Lyon’s op-ed unwittingly damns the AP’s North Korea coverage in other ways. For example, a purge has just begun in North Korea. The execution of ex-Number Two Jang Song Thaek could mean that Kim Jong Un and the whole dynasty he represents have begun circling the drain. That, in turn, would make this one of the most important stories to come out of North Korea since the end of the Korean War. The AP has filed stories about the purge from Pyongyang, but for some undisclosed reason, it did not cover any North Korean press conferences, interview any North Korean officials, or do any investigative journalism to enlighten us about whether Jang really did attempt a coup against Kim Jong Un, or whether this means that the rogue nuclear state is descending into instability.
Instead, the AP has relied on internet and external sources that are just as available to Reuters or any other news service. The only unique facts that the AP added from Pyongyang were its observation that a crowd had gathered to read a billboard where denunciations of Jang were posted, and the vox populi reaction of one North Korea citizen. (The AP, true to form, did not disclose how the interviewee was selected or whether state minders were present during her “interview.”) AP then reported that the allegations against Jang “couldn’t be independently confirmed.” But why is that? Why are the AP’s only North Korean sources for the substance of its report official missives that are published online, where they’re just as available to you and me? Why is the AP left to join the rest of us in frenzied blind speculation about what all of this really means?
So it has always been with newsworthy events in North Korea — AP added no exclusive and newsworthy information about North Korea’s recent nuclear or missile tests, previous purges in Pyongyang, or a report that North Korea executed nine people, most of them children, who had recently been repatriated from Laos. Its greatest indignity (and the most relevant to this argument) was to be excluded from taking photographs during Dennis Rodman’s visits.
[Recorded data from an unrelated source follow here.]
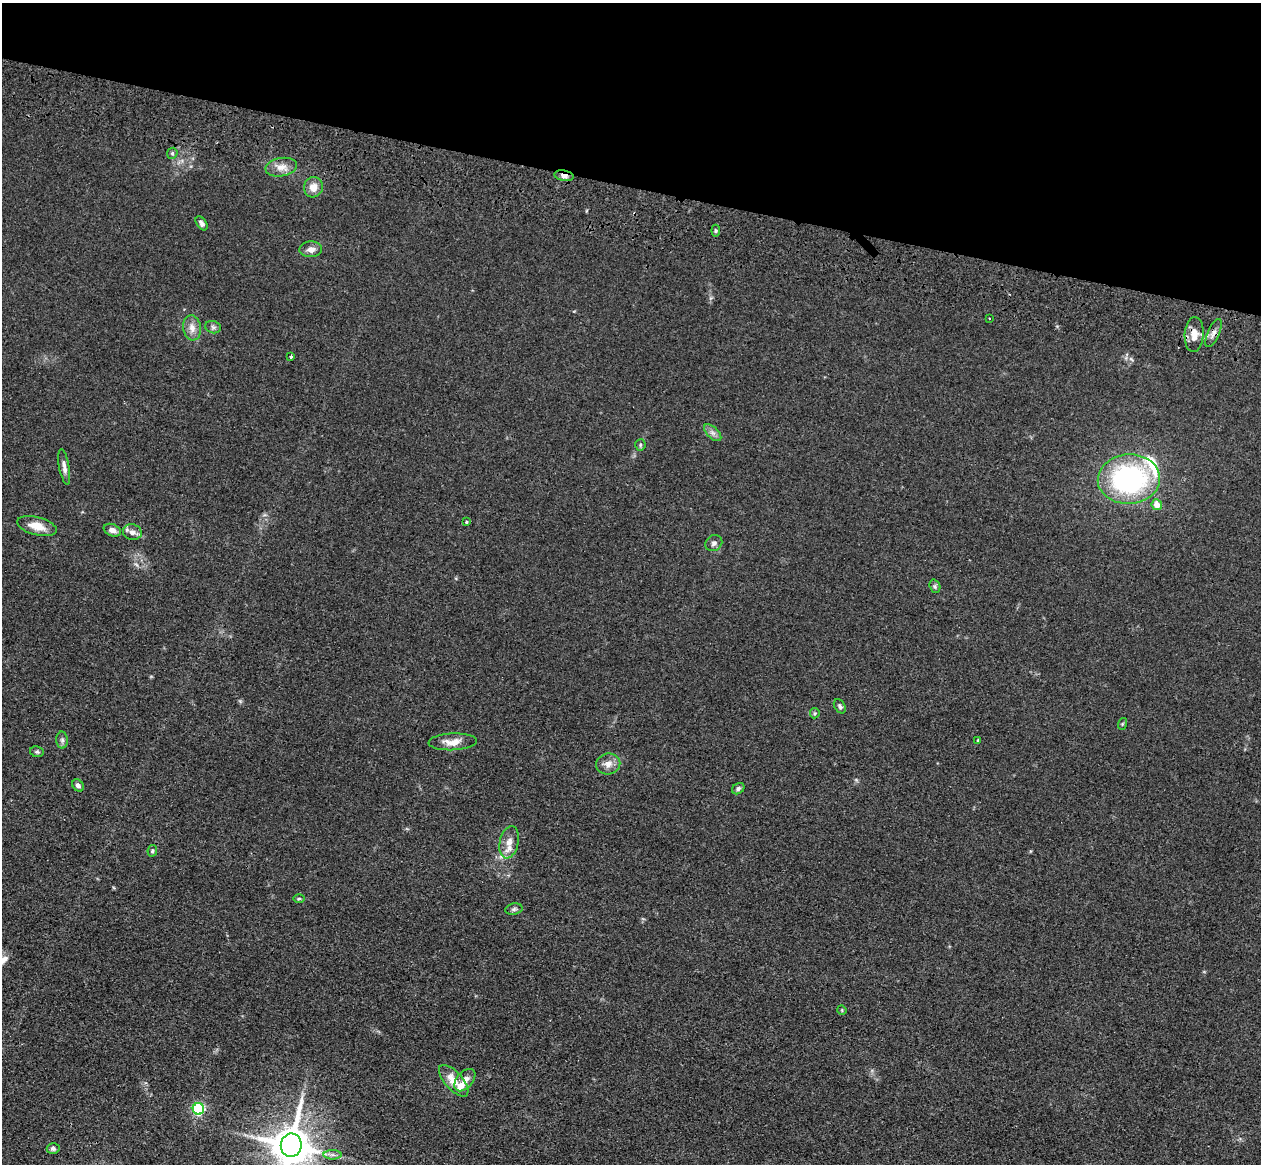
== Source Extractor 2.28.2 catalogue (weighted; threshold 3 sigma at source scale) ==
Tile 2 of 4 x 4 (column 2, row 1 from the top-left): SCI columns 1296-2554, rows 3847-5008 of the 5109 x 5248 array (HDU 1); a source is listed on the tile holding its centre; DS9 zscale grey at full resolution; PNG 1263 x 1166 px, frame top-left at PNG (2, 3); each listed source drawn as its Kron ellipse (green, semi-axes under 4 px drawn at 4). Shown black and unused: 16% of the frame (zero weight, under 3 of 4 exposures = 6% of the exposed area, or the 3 px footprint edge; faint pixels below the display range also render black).
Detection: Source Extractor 2.28.2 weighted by HDU 2 'WHT'; one run over the whole footprint, this tile lists its part. Background 0.0611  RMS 0.0075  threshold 0.0338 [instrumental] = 3 sigma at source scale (4.5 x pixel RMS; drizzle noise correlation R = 1.50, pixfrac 1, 0.05/0.05 arcsec/px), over >= 5 px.
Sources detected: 47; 2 inside a brighter listed object's ellipse — not listed separately; the other 45 listed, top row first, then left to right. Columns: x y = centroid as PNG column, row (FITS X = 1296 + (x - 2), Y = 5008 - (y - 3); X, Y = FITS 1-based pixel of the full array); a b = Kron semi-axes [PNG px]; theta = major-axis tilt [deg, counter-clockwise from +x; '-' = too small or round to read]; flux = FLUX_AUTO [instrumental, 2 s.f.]
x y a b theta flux
172 153 6 5 - 1.2
281 167 16 9 10 7
564 176 10 5 -10 3.7
313 187 10 9 - 7.1
202 223 8 5 -56 2.2
716 231 6 4 -84 1.1
311 249 11 8 3 4.8
989 319 3 3 - 2.3
213 327 8 6 -14 2
192 328 12 9 -83 6
1214 333 15 5 67 3.7
1194 335 17 9 86 8.6
291 357 3 3 - 0.86
713 433 11 5 -45 3
640 445 6 5 - 1.4
64 467 18 5 -80 4.1
1129 479 31 25 3 140
1157 505 5 5 - 6.8
466 522 3 3 - 0.89
37 526 20 9 -14 11
112 530 9 6 -22 4.5
132 532 9 8 - 4.3
714 543 9 7 37 2.8
935 586 7 5 -70 1.4
840 706 8 5 -57 1.7
815 713 5 5 - 1.1
1122 724 6 3 71 0.88
62 740 8 6 -89 1.9
978 740 4 3 - 1.1
453 742 24 8 3 8.9
37 752 7 5 -11 1.5
608 764 12 10 11 5.8
78 785 7 5 -48 2.7
738 789 7 5 34 1.8
509 842 16 9 78 7.5
152 851 6 4 79 1.4
299 899 6 4 1 0.99
514 909 8 5 10 1.9
842 1010 5 4 - 0.77
465 1080 13 8 49 6.2
454 1081 20 9 -48 12
198 1109 6 5 - 110
291 1145 12 10 82 2700
53 1149 6 5 - 1.9
332 1155 9 4 0 2.4
Overlapping masked pixels (flux is a lower limit): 3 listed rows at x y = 564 176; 1214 333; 1194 335
Isophote crosses this tile's border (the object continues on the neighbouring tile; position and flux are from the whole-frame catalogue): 1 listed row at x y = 291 1145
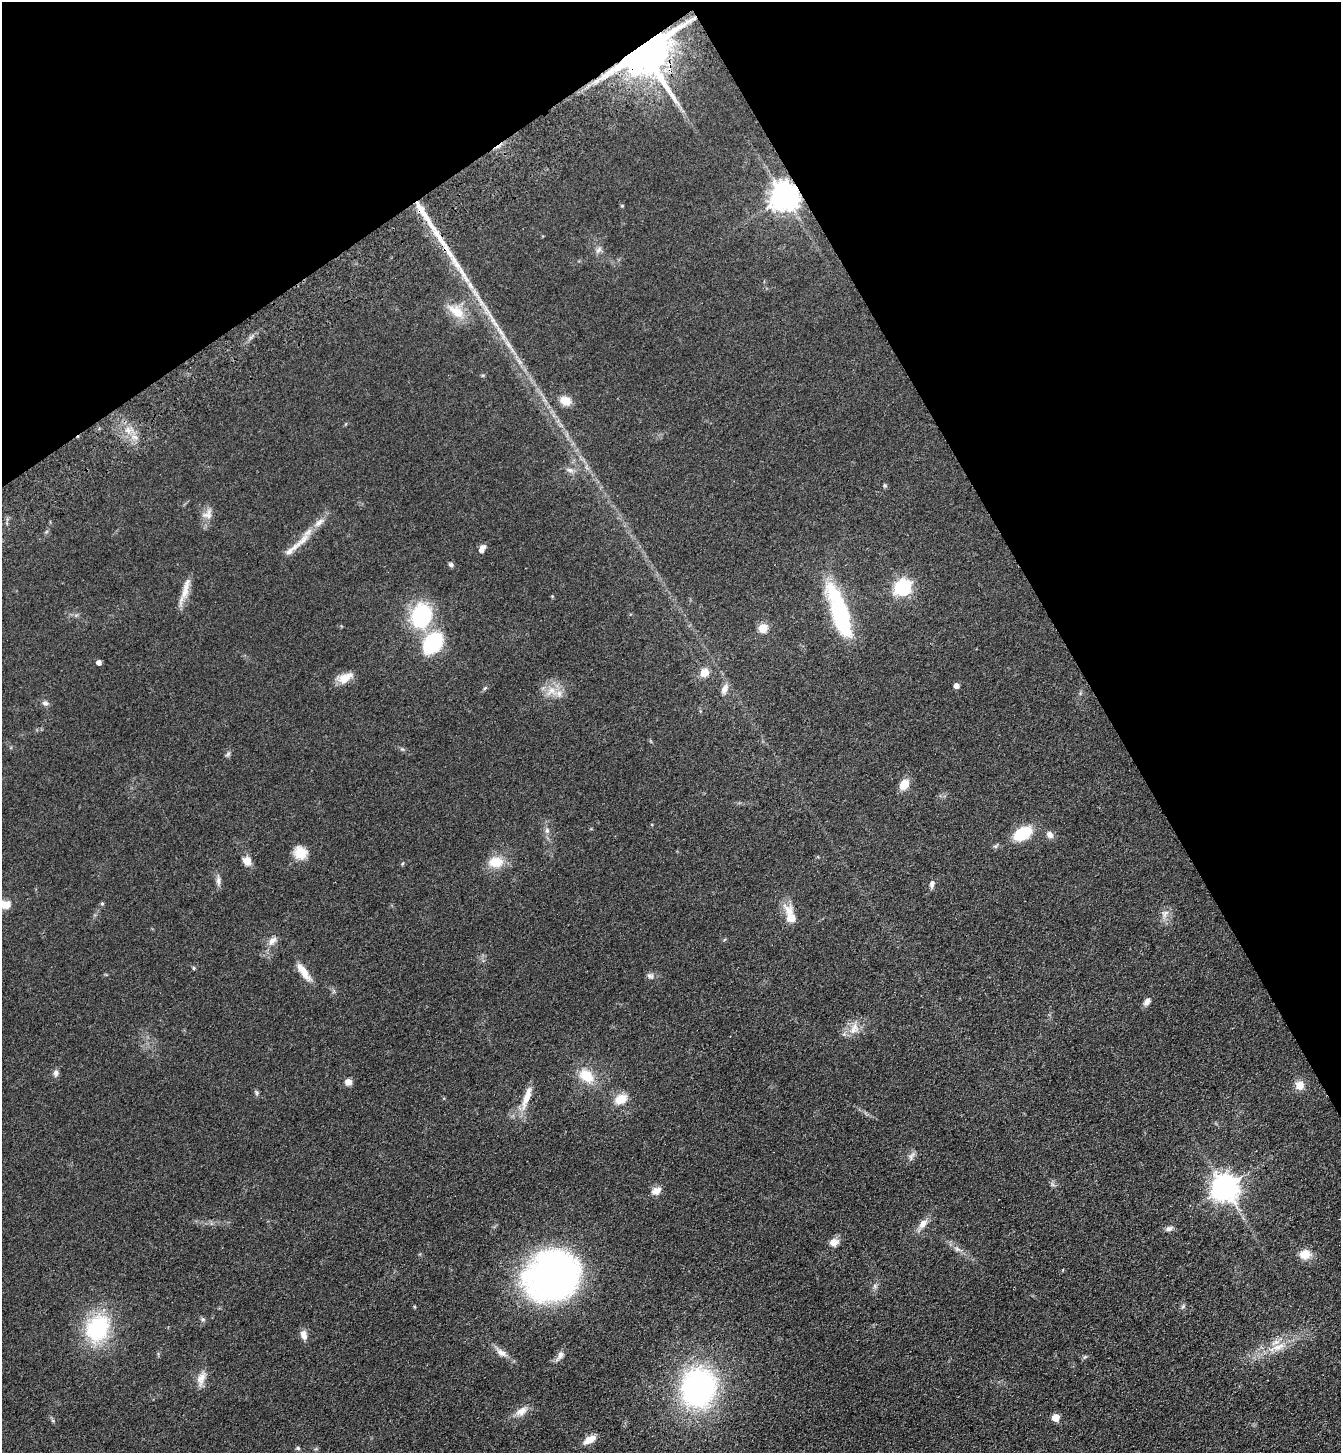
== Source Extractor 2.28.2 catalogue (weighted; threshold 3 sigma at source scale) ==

I don’t remember the AP protesting any of these things, although I do remember when an AP Vice President made the risible assertion that its correspondents in Pyongyang would not be censored, and when its Bureau Chief said that the North Korean “journalists” assigned to work in her bureau had never refused to cover a story, and this:
We’ve communicated our standards of journalism and won’t compromise. We will adhere to AP standards. The North Korean government doesn’t screen anything we write. They give feedback and complain sometimes. For instance, a North Korean journalist at KCNA asked why we used the word “communist” in reference to North Korea in our stories as the word is no longer in their constitution. He gave me a copy of the constitution that called the country “socialist.”
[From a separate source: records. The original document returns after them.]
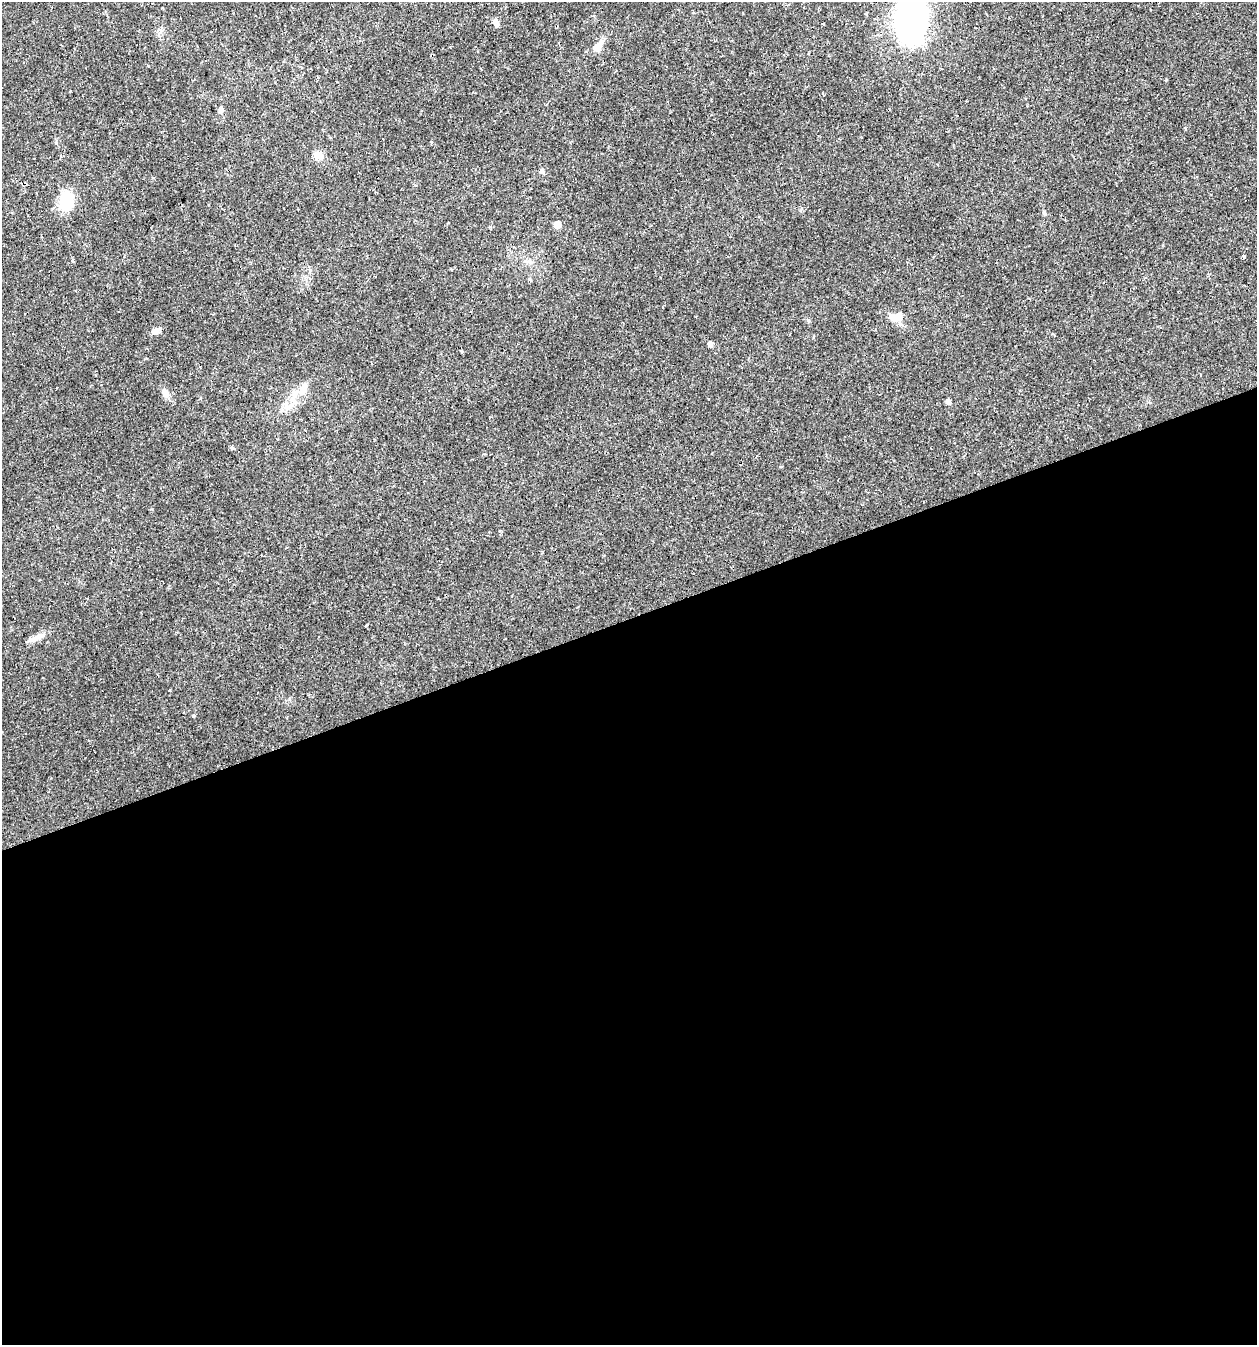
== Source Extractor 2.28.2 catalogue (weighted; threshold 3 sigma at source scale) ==
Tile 15 of 4 x 4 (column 3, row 4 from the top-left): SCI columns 2571-3825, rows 1-1343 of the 5194 x 5371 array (HDU 1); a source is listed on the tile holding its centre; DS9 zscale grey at full resolution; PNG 1259 x 1347 px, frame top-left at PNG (2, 2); no overlay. Shown black and unused: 54% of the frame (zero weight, under 2 of 3 exposures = <1% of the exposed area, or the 3 px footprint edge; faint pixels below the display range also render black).
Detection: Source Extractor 2.28.2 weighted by HDU 2 'WHT'; one run over the whole footprint, this tile lists its part. Background 0.0241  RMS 0.0031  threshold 0.0139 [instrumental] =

Presumably, Lee meant that AP had “communicated its standards” to the government of North Korea. But her defense only raises questions about all of the newsworthy things going on in Pyongyang that the AP hasn’t covered.
It seems hypocritical of the AP to protest the same conduct in one circumstance that it meekly submits to, or actively sponsors, in another. Given the character of North Korea’s regime, the limited value and independence of AP’s coverage isn’t surprising. Its ethical lapses in Pyongyang are no defense of the President’s treatment of those who have been important sources of his own iconography. I will even allow that the AP’s Times op-ed makes important points about openness in a democratic society. Lyon’s op-ed, however, also sets a fastidious standard of independence that the AP has failed to meet — and miserably — in North Korea. By doing so, Lyon unwittingly condemns his own colleagues and bosses as propagandists.